Yesterday we headed out of Queenstown for Fox Glacier, where we were scheduled to go on a half-day hike up onto the glacier (the Kiwis pronounce glacier "glace-ier" rather than "glaysher").
On our way out of Queenstown, we spotted a hitchhiker holding a sign for Wanaka, which was the first major stop on our projected five hours of driving for the day. On a spur of the moment, we decided to pull over and give her a lift. After shifting the debris in the back seat a bit, we made room for her and were off to Wanaka.
Jane, as she is called, is a sound engineer from London that has been spending the last couple of months travelling around NZ as she felt the whim. We had a fascinating discussion with her during the hour long trip to Wanaka and dropped her off before we looked for parking and lunch.
Just outside of Wanaka, as we entered the city, was an establishment that we could not help but visit: Puzzling World. Inside there were several rooms devoted to really impressive optical illusions and a room of cool holographic photos. Outside was a rather impressive two floor maze (the second floor consisted of a series of bridges connecting distant parts of the maze).
The maze had four color coded towers and the challenge for the maze was to find all four towers (in any order for the easy challenge or in a specific order for the hard challenge) and then find the way out. We chose to do the easy challenge, as we still had four hours of driving to go, which was listed as taking 30 to 60 minutes. After some frustration with the dastardly green tower, we made it out in a quite respectible 45 minutes.
The next four hours were pretty much straight driving, with Jen and I trading off driving duties. We stopped briefly to walk up to the Thunder Falls and again to catch the sun setting over the Tasman Sea. There was a near miss with a Pukeko and an incident with an opposum and our right front wheel (that one was for the kiwis and other endangered flightless birds of NZ) after night fell.

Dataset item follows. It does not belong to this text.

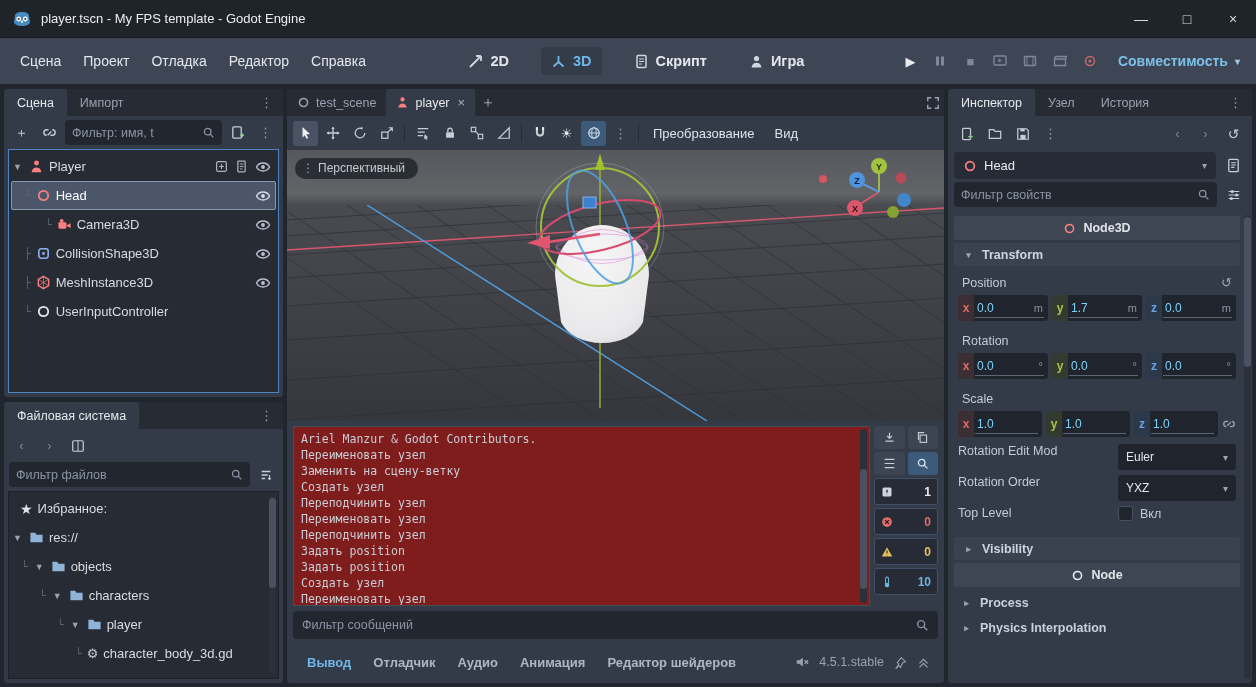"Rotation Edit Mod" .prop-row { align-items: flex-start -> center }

Our current accommidation is the Misty Mountains Lodge, a lovely little B&B just on the edge of the Fox Glacier township. We have not seen any hobbits or dwarves yet, but I am still optimistic.
On the recommendation of the proprietress, we went to a little restaurant called The Platau. The food was great: I had chorzo sausage, feta cheese, and mushrooms on penne and Jen had NZ green lipped muscles in a chili-ginger-lime sauce. We both tried a new (for us) brand of beer: Moa. Jen had the Moa Blanc (a spicey wheat beer) and I had the Moa Noir (a very chocolately dark ale). Both were excellent, bottle-fermented brews.
We were up early this morning for breakfast (standard fare: fried eggs, bacon, sausage, grilled mushrooms and tomatoes - the Kiwis know how to do breakfast) and then were off to the guide station to begin our hike.
Our tour gide was a former Mt. Everest sherpa from Nepal named Passang who was quite entertaining and hopped about the steep, narrow, rocky, wet, slippery trails like some sort of spry mountain alpaca. Or possibly a sherpa. The glacier itself was spectacular; we got to hike out onto it with crampons strapped onto our boots and specially made walking sticks (they had a metal bit at the end to stab into the ice) to assist us.
The trail (parts of it barely qualify for the word, but I'm feeling generous today) was quite difficult in places and the company that ran the tours had people out rebuilding parts of the trail that had recently been destroyed by landslides or flash floods. Jen and I will both be quite sore tomorrow. Fortunately, we only have a relaxing three and a half hour drive to Greymouth and then an alpine train back to Christchurch scheduled for tomorrow.
We'll post some pictures of the glacier when we get internet access from the laptop, we're using the computer in the B&B front room right now.